- Relative to its actions to date, the European Central Bank (ECB) is demonstrating much more flexibility when it comes to distribution of its purchases across asset classes and in regards to the capital key.1
- It is notable that the ECB’s final sentence in the PEPP statement was, “The ECB will not tolerate any risks to the smooth transmission of its monetary policy in all jurisdictions of the euro area.”
- The ECB is in “do whatever it takes mode.” We believe it will eventually succeed.
Like everywhere else, Europe needs liquidity. And the ECB is delivering that in abundance. It appears to stand ready to do more without delay when markets become dysfunctional.
The ECB is effectively monetizing the debt that will be necessary to help bridge the cash-flow gap resulting from governments "freezing" their economies. Fiscal policy is also stepping in with liquidity buffers to help individuals and businesses to bridge this gap. We acknowledge that there could be missteps with some individuals and businesses falling through the safety net. But the “lender of last resort” restores order by promising sufficient liquidity. That is the goal of the ECB and it is delivering.
Big spender: a breakdown of ECB buying programs
We estimate ECB asset purchases through 2020 will be approximately €1.06 trillion, with reinvestments around another €220 billion. We don’t know which program the ECB is using for its purchases—but it is buying. Here is the breakdown:
ECB Asset Purchase Programs (APP):
- ECB Quantitative Easing (QE) Version 2: €20B/month. The program started November 2019 and will continue “for as long as necessary.”
- QE “Envelope”: €120B. This facility was announced March 12, 2020, and could last at least until December 2020. It could be deployed flexibly in terms of time and assets to address market dysfunctions.
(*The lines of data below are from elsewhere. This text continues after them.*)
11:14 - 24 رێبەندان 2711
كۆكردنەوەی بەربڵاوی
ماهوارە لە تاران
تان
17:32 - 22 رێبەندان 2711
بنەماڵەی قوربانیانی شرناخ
It will have a strong focus on buying private assets in the short term.
- PEPP (Pandemic Emergency Purchase Programme): €750B. It will run from March 26, 2020, until at least December 2020 or until COVID-19 ends. It can be deployed flexibly, and will terminate once the ECB judges that the COVID-19 crisis is over. It will not be subject to the 33% issuer limit; Greek government bonds are eligible securities under this scheme.
The ECB also has Optional Rescue Plans that it has not enacted. But given its recent actions and tone, we would not be surprised to see these facilities put into effect at some point.
Tom Fahey, Senior Global Strategist, Co-Director of Macro Strategies
Marianne Winkelman, Director of Global Bond, EM & FX Trading
Robyn Wilkin, Fixed Income Trader
Valerie Miles, CFA, Fixed Income Trader
1Capital Key: The capital of the ECB comes from the national central banks (NCBs) of all EU Member States. The NCBs’ shares in this capital are calculated using a key which reflects the respective country’s share in the total population and gross domestic product of the EU.